Preferred name: Xylophilus ampelinus
Authority: (Panagopoulos) Willems, Gillis, Kersters, van den Broeke & De Ley
Taxonomic position: Bacteria: Proteobacteria: Betaproteobacteria: Burkholderiales: Comamonadaceae
Other scientific names: Bacillus vitivorus Baccarini, Erwinia vitivora Du Plessis, Xanthomonas ampelina Panagopoulos
Common names in English: bacterial blight of grapevine, canker of grapevine
view more common names online...
Notes on taxonomy and nomenclature EPPO Categorization: A2 list
EU Categorization: RNQP (Annex IV)
view more categorizations online...
EPPO Code: XANTAM

European grapevine (Vitis vinifera) is the only known host so far (Panagopoulos, 1988), and the bacterium can infect scions and rootstocks. The susceptibility of American rootstocks of other Vitis spp. (which are very commonly used in Europe) is not yet known.

Host list: Vitis vinifera

Bacterial blight and canker of grapevine caused by X. ampelinus has been observed in several grapevine growing areas of the Mediterranean basin, Russia, South Africa and Japan. In the past, reports of symptoms resembling those of ‘maladie d'Oléron’ (which in France was shown to be caused by X. ampelinus) have been made from Argentina, Portugal, Switzerland, Tunisia, Turkey, and former Yugoslavia but the presence of X. ampelinus has not been confirmed with modern diagnostic methods (except for Slovenia). In Spain, the disease was first discovered in 1978 and it has been of some importance in the Cariñena area, Aragón (Lopez et al., 1981). However, it was reported as no longer found in the 2010s. Given the erratic occurrence of the disease over the years, its frequent and sometimes long-lasting latency, its frequent confusion with other diseases and the absence of systematic surveys in many areas, there is uncertainty about its geographical distribution. X. ampelinus may be present in more grapevine growing countries than is currently known, remaining undetected, as was the case for many years for Xylella fastidiosa (Moralejo et al., 2020), another systemic pathogenic bacterium of grapevine which is difficult to diagnose solely on the basis of symptoms.
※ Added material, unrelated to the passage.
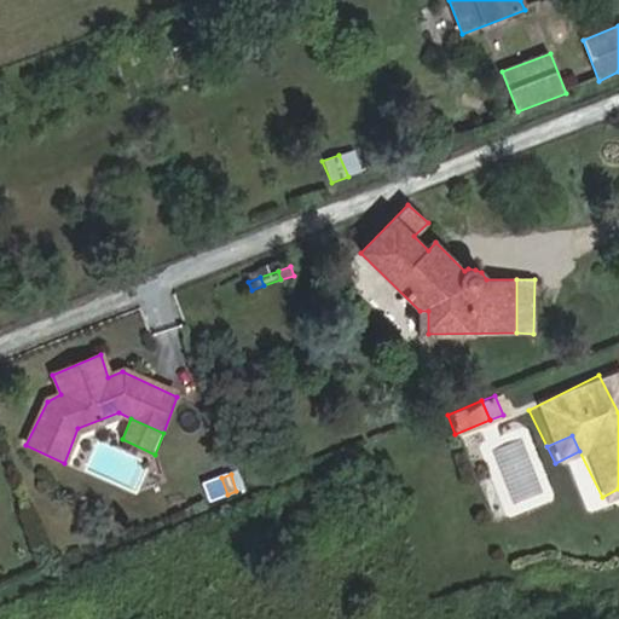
[(227,495),(221,478),(200,486),(206,503),(227,495)]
EPPO Region: France (mainland), Greece (mainland, Kriti), Italy (mainland, Sardegna, Sicilia), Jordan, Moldova, Russia, Slovenia, Ukraine
Africa: South Africa
Asia: Japan (Hokkaido, Honshu), Jordan

The life-cycle of X. ampelinus has not been completely elucidated. Primary infections occur mainly on 1- or 2-years old shoots and on leaves and flowers. Infections of fruits have not been observed. The pathogen is readily transmitted with pruning and harvesting tools (EFSA, 2014). During pruning the bacterium enters healthy tissues mainly through pruning wounds, especially in wet and windy weather, but also through natural openings (stomata), causing leaf spots. The bacteria then spread to other shoots and/or leaves in the early summer via bleeding sap and from those organs to the trunk. Bacteria are emitted in bleeding sap during the whole bleeding period (Grall & Manceau, 2003; Grall et al., 2005). The disease progress is associated with warm moist conditions and spread of the bacterium is favoured by overhead sprinkler irrigation. The bacterium survives in old wood, often in high numbers, and may be transmitted from nursery to nursery via infected cuttings. Endogenous colonization of canes only takes place during dormancy. From initial disease foci, local spread in vineyards tends to occur along the rows. Transmission of the pathogen via soil and root material was reported, when flooding was used to control grapevine phylloxera (Daktulosphaira (Viteus) vitifoliae) (Panagopoulos, 1988).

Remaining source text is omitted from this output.